Die Tarifrunde 2026 im Einzel- und Versandhandel startet nun mit klaren Forderungen: In Saarland und Rheinland-Pfalz hat die Gewerkschaft Verdi eine monatliche Lohn- und Gehaltssteigerung von 225 Euro beschlossen. Die Gewerkschaft argumentiert, viele Beschäftigte hätten trotz Voll- oder Teilzeit kaum finanziellen Spielraum. Steigende Lebenshaltungs-, Energie- und Mietkosten hätten die Realeinkommen ausgehöhlt. Ein Festbetrag soll vor allem die unteren Lohngruppen überproportional entlasten.
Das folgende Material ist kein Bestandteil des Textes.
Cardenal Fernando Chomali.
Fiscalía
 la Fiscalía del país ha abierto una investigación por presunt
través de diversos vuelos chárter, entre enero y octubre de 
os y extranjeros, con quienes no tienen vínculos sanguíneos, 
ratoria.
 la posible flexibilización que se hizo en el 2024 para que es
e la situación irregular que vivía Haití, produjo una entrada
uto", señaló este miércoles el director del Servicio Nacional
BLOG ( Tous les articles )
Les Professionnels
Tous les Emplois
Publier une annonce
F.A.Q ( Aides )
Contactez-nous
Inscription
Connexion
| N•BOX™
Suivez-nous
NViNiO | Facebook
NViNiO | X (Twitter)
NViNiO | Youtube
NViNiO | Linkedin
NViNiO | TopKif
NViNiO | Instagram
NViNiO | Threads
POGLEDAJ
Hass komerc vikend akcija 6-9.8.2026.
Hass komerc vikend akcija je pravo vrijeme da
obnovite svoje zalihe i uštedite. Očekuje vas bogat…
Der HDE konterte bereits im Vorfeld: Viele Händler kämpften mit stagnierenden Umsätzen, hohen Kosten und einem intensiven Wettbewerbsdruck – steigende Löhne könnten Betriebe überfordern und Arbeitsplätze gefährden. Hauptgeschäftsführer Stefan Genth spricht von „keinem Spielraum“ für kräftige Lohnzuwächse.
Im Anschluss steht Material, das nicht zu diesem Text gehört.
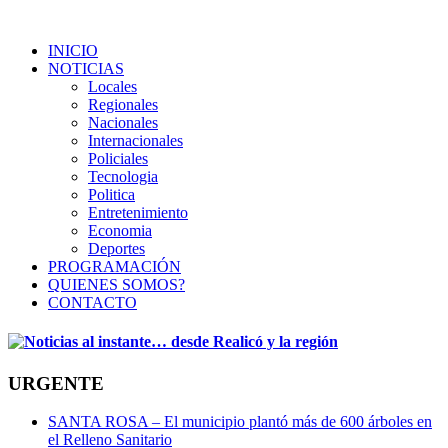
INICIO
NOTICIAS
Locales
Regionales
Nacionales
Internacionales
Policiales
Tecnologia
Politica
Entretenimiento
Economia
Deportes
PROGRAMACIÓN
QUIENES SOMOS?
CONTACTO
URGENTE
SANTA ROSA – El municipio plantó más de 600 árboles en
el Relleno Sanitario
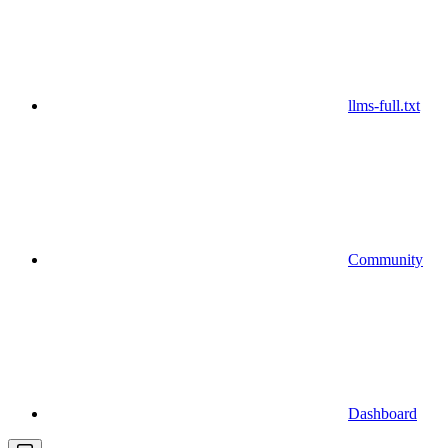
llms-full.txt
Community
Dashboard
Strukturelle Probleme: Niedrige Margen, hoher Kostendruck
Der stationäre Handel steht seit Jahren unter Druck: verändertes Konsumverhalten, steigende Energie- und Mietkosten, Konkurrenz globaler Plattformen sowie notwendige Investitionen in Digitalisierung belasten vor allem kleine und mittelständische Händler. In diesem Umfeld wirken Lohnsteigerungen besonders stark, da die Branche traditionell geringe Margen erwirtschaftet.
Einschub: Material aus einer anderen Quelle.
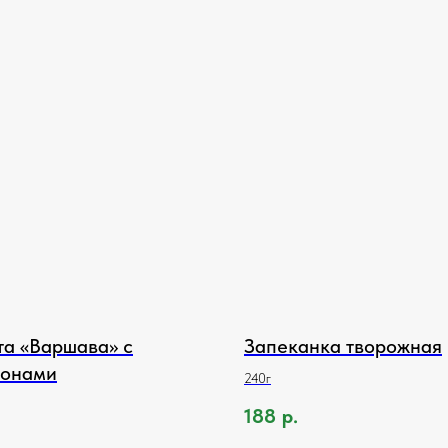
та «Варшава» с
Запеканка творожная
ронами
240г
188
р.
.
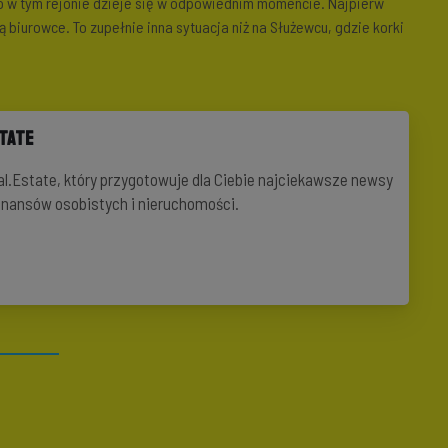
o w tym rejonie dzieje się w odpowiednim momencie. Najpierw
 biurowce. To zupełnie inna sytuacja niż na Służewcu, gdzie korki
state
al.Estate, który przygotowuje dla Ciebie najciekawsze newsy
finansów osobistych i nieruchomości.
Nur noch rund 23 Prozent der Beschäftigten im Einzelhandel arbeiten bei tarifgebundenen Unternehmen – ein historischer Tiefstand. Damit verlieren Tarifabschlüsse an Reichweite und verstärken den Wettbewerbsdruck zwischen tarifgebundenen und nicht tarifgebundenen Betrieben. Arbeitgeber befürchten, dass höhere Löhne tarifgebundene Händler zusätzlich schwächen.
Gewinnen in der Plattform-Ökonomie
Teilzeitquote als politischer Streitpunkt
Fast 40 Prozent der Beschäftigten arbeiten in Teilzeit, viele davon in Minijobs. Für Unternehmen bietet das Flexibilität, für viele Beschäftigte bedeutet es geringe Einkommen und eingeschränkte soziale Sicherung. Ein Festbetrag wie 225 Euro könnte – je nach Ausgestaltung – Teilzeitkräfte unterschiedlich stark entlasten oder Personalkosten pro Stunde deutlich steigern.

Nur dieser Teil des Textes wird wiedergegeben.